Alice Munro’s “The Bear Came Over the Mountain” contains several conflicts. The primary conflict that Fiona and Grant face within the story is man versus self.
As the protagonist, Grant often thinks about his life in retrospect. Retired to the countryside and aging, Grant is faced with the sudden loss of his wife when her cognitive functioning deteriorates at an earlier-than-average age, compelling him to place her at Meadowlake, a nursing home. This loss comes in the form of Fiona’s intense attachment to Aubrey, a temporary resident at Meadowlake. Although Grant visits regularly, Fiona doesn’t even seem to notice him.

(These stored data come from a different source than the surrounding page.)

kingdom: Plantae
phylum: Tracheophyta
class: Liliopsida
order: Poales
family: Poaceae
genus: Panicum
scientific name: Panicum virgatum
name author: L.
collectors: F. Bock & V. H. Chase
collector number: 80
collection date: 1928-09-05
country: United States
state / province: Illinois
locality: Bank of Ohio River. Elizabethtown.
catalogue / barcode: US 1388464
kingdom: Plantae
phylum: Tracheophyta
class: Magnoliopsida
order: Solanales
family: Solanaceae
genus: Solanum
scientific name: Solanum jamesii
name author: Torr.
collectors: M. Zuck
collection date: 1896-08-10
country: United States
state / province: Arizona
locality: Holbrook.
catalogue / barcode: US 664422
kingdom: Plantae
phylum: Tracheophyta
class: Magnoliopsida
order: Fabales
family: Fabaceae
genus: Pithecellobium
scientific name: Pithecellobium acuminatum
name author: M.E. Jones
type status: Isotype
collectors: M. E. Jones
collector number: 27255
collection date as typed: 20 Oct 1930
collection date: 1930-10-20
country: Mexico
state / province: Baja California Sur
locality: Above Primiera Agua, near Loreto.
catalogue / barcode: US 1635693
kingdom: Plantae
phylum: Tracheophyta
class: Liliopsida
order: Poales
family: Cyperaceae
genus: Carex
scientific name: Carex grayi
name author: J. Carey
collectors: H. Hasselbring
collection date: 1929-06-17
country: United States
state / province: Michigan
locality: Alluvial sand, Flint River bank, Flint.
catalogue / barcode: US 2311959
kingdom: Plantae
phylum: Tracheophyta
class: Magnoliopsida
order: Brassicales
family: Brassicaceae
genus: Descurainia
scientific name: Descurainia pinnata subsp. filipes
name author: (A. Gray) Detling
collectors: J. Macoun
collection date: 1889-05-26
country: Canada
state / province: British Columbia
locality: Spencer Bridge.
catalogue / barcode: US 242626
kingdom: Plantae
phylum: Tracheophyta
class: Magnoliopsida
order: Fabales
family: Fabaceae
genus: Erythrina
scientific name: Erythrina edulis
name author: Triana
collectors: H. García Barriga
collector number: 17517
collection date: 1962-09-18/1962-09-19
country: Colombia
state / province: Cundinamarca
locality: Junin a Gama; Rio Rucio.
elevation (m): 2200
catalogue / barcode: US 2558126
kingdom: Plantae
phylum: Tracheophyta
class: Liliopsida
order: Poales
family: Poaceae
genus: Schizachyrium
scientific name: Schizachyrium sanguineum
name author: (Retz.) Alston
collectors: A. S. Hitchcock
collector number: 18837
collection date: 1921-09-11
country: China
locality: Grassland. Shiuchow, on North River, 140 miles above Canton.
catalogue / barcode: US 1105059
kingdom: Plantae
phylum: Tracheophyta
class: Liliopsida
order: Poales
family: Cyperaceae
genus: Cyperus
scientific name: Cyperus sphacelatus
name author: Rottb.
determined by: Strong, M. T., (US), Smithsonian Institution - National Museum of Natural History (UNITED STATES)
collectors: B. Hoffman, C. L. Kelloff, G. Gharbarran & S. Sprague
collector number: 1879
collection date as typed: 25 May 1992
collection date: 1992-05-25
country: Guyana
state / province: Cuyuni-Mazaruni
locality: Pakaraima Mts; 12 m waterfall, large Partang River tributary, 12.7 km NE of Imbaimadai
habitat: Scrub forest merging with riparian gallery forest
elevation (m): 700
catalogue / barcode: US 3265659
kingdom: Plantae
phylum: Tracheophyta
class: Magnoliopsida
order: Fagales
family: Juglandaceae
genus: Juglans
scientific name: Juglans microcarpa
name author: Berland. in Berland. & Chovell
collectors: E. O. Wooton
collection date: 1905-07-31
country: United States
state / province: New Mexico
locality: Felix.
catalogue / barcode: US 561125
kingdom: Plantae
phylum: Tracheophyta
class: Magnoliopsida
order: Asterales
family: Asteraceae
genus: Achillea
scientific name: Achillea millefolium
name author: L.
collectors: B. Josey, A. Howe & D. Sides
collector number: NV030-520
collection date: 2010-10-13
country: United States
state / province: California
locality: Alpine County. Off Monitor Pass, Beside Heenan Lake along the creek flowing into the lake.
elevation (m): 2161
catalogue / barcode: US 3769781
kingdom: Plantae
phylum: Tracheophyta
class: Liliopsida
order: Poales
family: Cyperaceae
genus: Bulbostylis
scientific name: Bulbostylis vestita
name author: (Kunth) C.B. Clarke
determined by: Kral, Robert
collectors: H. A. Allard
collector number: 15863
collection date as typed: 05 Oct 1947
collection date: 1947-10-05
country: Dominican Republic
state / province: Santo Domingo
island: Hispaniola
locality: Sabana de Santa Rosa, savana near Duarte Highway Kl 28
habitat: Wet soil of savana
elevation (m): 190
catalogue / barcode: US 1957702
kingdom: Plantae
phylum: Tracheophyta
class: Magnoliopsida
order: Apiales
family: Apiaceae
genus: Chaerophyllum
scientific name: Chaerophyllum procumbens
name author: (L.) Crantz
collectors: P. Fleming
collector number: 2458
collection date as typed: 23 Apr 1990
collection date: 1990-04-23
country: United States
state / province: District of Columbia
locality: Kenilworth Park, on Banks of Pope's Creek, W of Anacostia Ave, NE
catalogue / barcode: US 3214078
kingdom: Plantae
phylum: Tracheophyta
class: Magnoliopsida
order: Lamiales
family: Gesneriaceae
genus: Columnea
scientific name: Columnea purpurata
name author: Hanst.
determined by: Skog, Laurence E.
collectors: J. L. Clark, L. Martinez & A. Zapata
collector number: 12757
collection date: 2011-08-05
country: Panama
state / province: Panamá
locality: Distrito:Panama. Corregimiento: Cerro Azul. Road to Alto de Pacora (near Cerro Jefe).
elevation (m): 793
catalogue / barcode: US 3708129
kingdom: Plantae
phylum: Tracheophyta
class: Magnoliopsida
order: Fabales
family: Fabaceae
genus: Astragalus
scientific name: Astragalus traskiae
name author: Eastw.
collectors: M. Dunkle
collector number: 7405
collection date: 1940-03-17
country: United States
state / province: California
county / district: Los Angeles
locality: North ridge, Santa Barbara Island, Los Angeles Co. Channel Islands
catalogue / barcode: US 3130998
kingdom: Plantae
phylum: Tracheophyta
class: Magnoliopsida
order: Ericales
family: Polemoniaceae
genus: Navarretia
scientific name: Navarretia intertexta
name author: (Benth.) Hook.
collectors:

This causes Grant to reflect on his relationship with his wife, his relationships with the mistresses he met as a college professor, and his relationship to himself. Grant feels a little unmoored because of his situation. He never wanted to be separated from Fiona, who is an enigmatic, witty individual whom Grant always idolized—even as he cheated.
The title gives insight into Grant’s internal conflict. In the children’s rhyme “The Bear Went Over the Mountain,” the bear makes an arduous journey only to witness the other side of the mountain. In this story, Grant goes out of his way to selflessly “right” his relationship with Fiona by convincing Aubrey’s wife to bring her husband to visit Fiona, who had grown bitterly depressed in his absence.
In the end, however, Fiona does not even care that Aubrey is there; instead, she seems to have a renewed affection for Grant. This resolution suggests all along that the conflict Grant faces is not an external one, or a competition between two men for Fiona’s attention. Instead, Grant struggles with the expectations he places on people. Often, Grant’s impressions of people are wrong: Mariam as a rude harpie, Fiona as an indifferent jilter, Aubrey as a jealous bully, Kristy as an ardently caring person. He struggled with being able to truly understand people and their motivations throughout the story.
Therefore, man versus self is the primary conflict within Munro’s story.